Sulutzonecom -- Sebuah aksi heroik terjadi di Bandara Internasional I Gusti Ngurah Rai, Bali. Petugas Imigrasi berhasil menggagalkan keberangkatan seorang terduga pelaku penculikan dan pemerasan terhadap seorang warga negara (WN) Ukraina.
Pada Kamis malam, 30 Januari 2025, petugas Imigrasi Bandara Ngurah Rai mencurigai seorang calon penumpang bernama Khasan Askhabov yang akan terbang ke Dubai. Setelah dilakukan pemeriksaan lebih lanjut, diketahui bahwa Askhabov merupakan salah satu dari sembilan terduga pelaku penculikan dan pemerasan terhadap Igor Iermakov, seorang WN Ukraina.
"Sebelumnya dari Imigrasi Ngurah Rai di keberangkatan mendapatkan informasi bahwa akan melintas seorang dengan paspor Rusia dan untuk nama tersebut merupakan DPO Polda Bali kami lakukan penundaan keberangkatan," kata Ida Bagus Yogi Pranaditha, Supervisor Riksa 4 Imigrasi Bandara Ngurah Rai.
Kasus ini bermula pada 15 Desember 2024, ketika Iermakov menjadi korban penculikan dan pemerasan di kawasan Kuta Selatan, Bali.

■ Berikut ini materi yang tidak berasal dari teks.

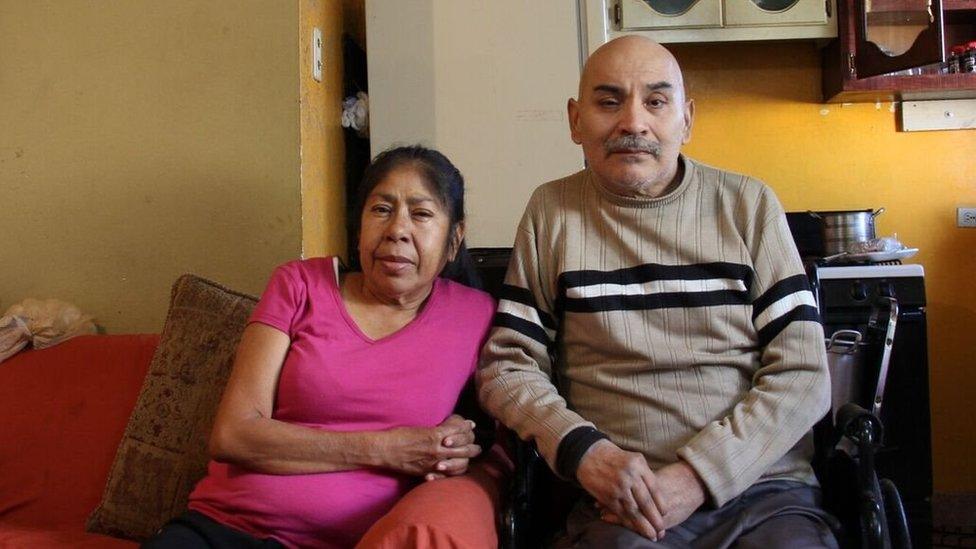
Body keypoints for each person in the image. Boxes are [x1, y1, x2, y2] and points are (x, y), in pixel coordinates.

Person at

Korban diadang oleh sekelompok orang berpakaian serba hitam dan bersenjata yang kemudian menculik dan menyekapnya di sebuah vila.
Di vila tersebut, para pelaku memaksa Iermakov untuk membuka akses ponsel dan dompet kripto miliknya. Akibat kejadian tersebut, korban menderita kerugian hingga mencapai Rp3,2 miliar.
Pihak kepolisian menduga kasus ini merupakan bagian dari kejahatan terorganisir yang menargetkan individu dengan aset digital. Penangkapan Askhabov di Bandara Ngurah Rai menjadi bukti bahwa pihak berwenang tidak akan tinggal diam dalam menghadapi kejahatan semacam ini.
Kejadian ini menjadi pengingat bagi masyarakat untuk selalu berhati-hati dan waspada terhadap potensi kejahatan. Pihak kepolisian juga mengimbau agar masyarakat segera melaporkan segala aktivitas mencurigakan kepada pihak berwajib.